Because the election is set to be swayed by as few as 5% on average, changing even a few votes can be determinative for who wins the election. This means that players can absolutely be the deciding factor for the election if they make that one of their goals over the course of the adventure. Even a single very rousing speech could swing a close election. 

After you provide avenues for player influence over the election, you need to set the consequences for the various outcomes. If the result is space aliens take over the world no matter who wins, you really needn’t have gone through all that trouble. So the candidates should be materially different in how they would govern. 

Taking Barkeep again as an example, a victory for the Incumbent maintains the status quo, while their opponent will act to empower the monarchy and punish anti-royalist sentiment with draconian methods. I also added a third possible outcome: a blowout victory. While the status quo is maintained if the Incumbent squeaks out a victory, if they win 70% or more of the vote (an unlikely outcome at slightly more than a 1-in-20 chance; literally a critical hit for the Incumbent), they are empowered to enact their agenda. To quote directly from the adventure: 

“In the statistically unlikely event that the Incumbent wins over 70% of the vote, they grow a spine for the first time in their life and will instigate the overthrow of the monarchy, working with Academy students to form the world's first democratic magocracy. In one year’s time, the Keep is thoroughly transformed.” 

This is basically a backdoor way to end the monarchy, whether the Heir succeeds at saving their royal parent or if they take the throne themselves.

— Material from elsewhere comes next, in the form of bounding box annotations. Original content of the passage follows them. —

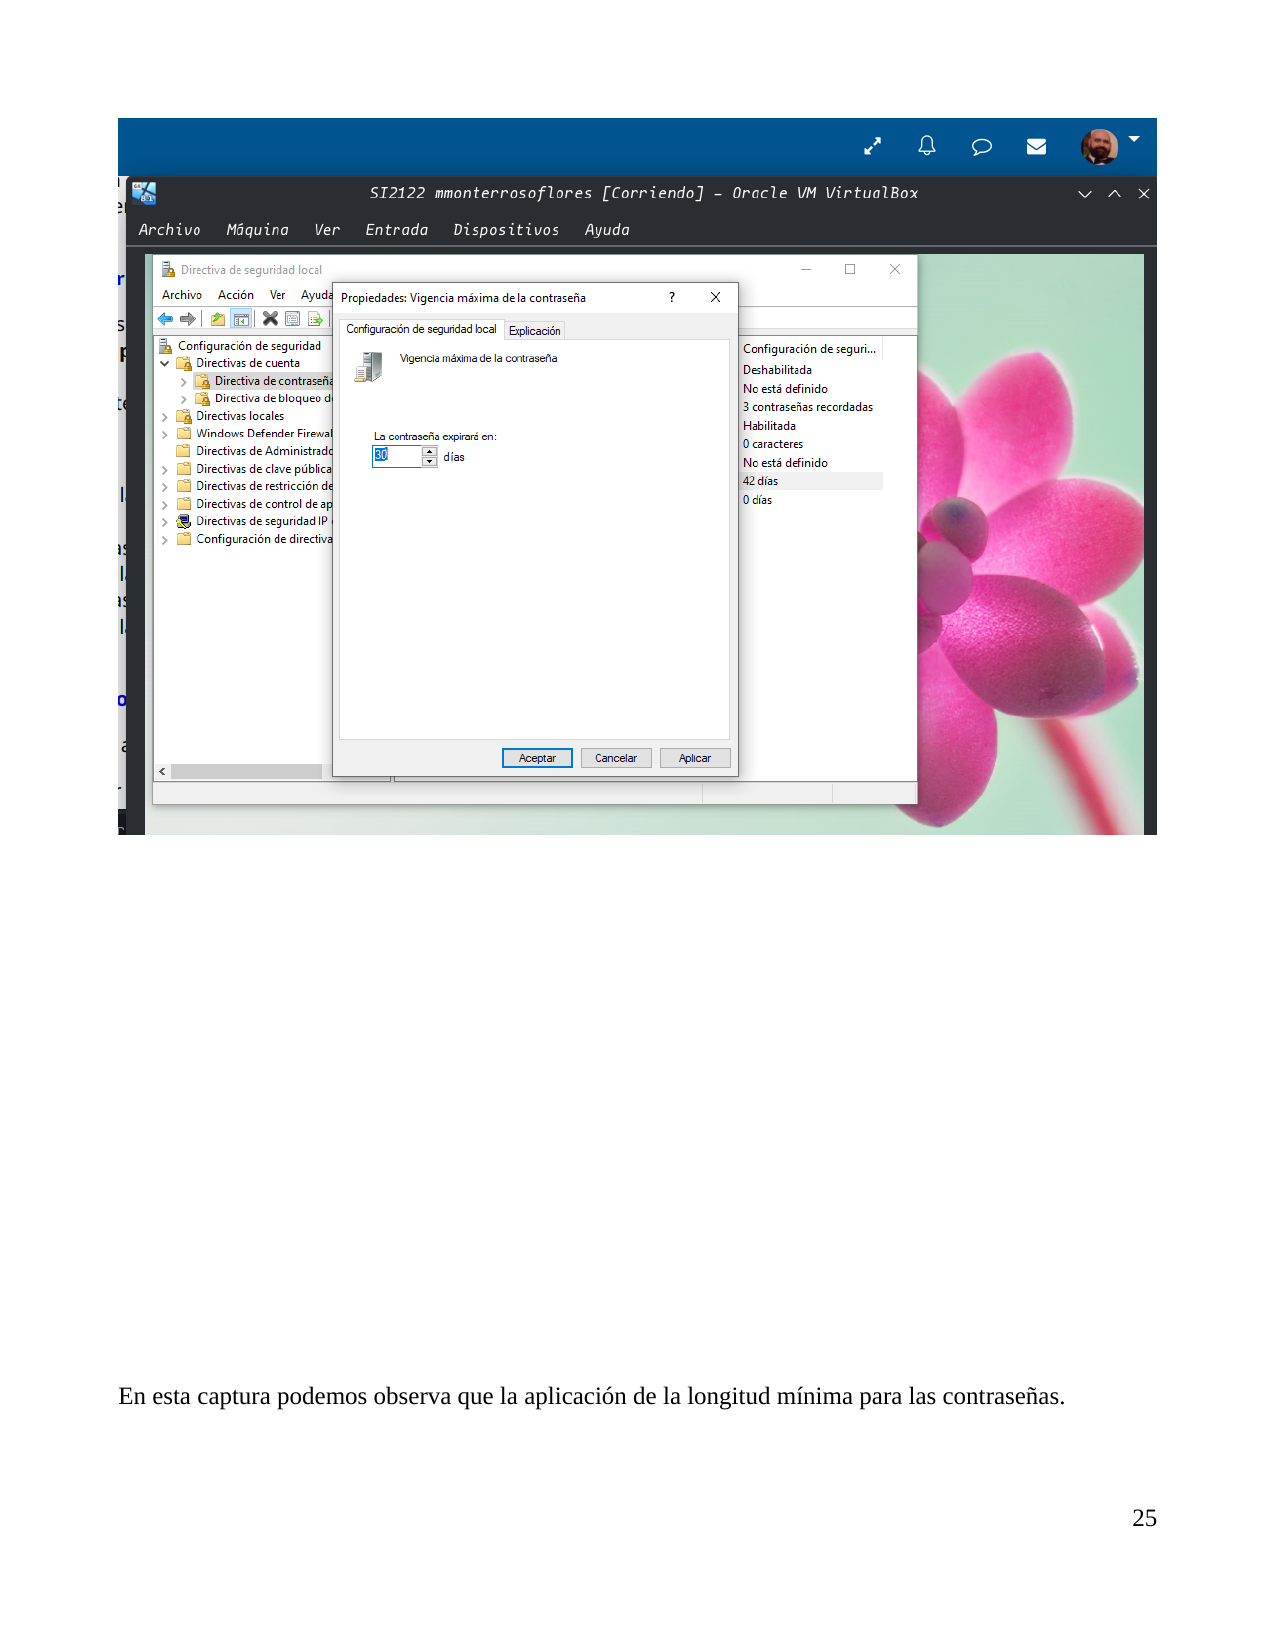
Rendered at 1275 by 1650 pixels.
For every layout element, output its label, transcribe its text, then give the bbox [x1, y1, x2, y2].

text En esta captura podemos observa que la aplicación de la longitud mínima para las contraseñas. [118, 1381, 1157, 1410]
table_header [118, 835, 1157, 864]
picture [118, 118, 1157, 835]
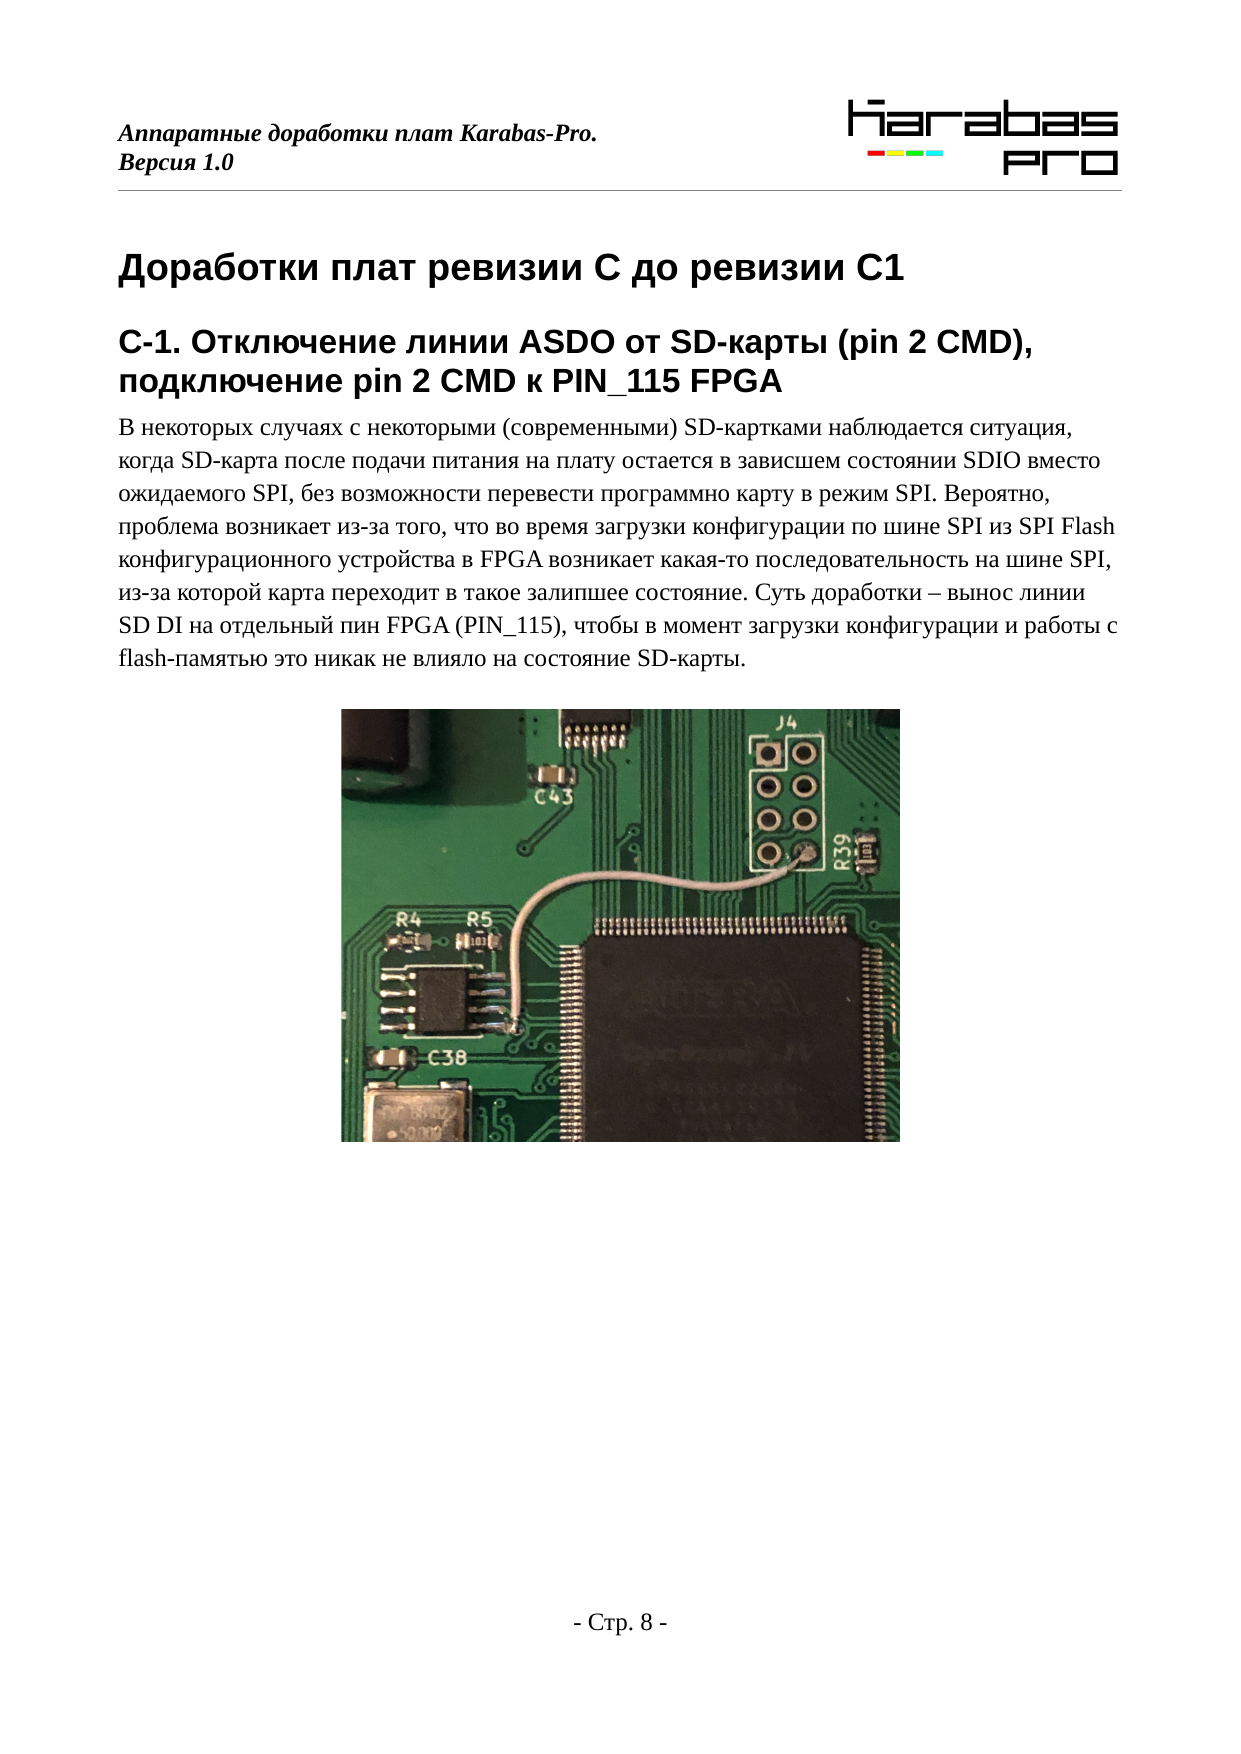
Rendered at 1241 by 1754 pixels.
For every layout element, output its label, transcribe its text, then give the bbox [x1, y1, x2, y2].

And, because this is an outcome that would delight the revolutionary students of the Academy, it gives the players an opportunity to form an alliance between two factions to stomp out a third. How will the Monarchy-aligned Church of Chaos respond to such an alliance though? Or the anti-Monarch but also anti-Keep faction of goblins? It is the possibility of players getting caught in this web of factions that makes a social adventure like Barkeep on the Borderlands really come alive at the gaming table. And nothing riles up competing factions quite like an election. 

If you are in America, remember to go vote today if you haven’t already. Don’t vote for the fascist.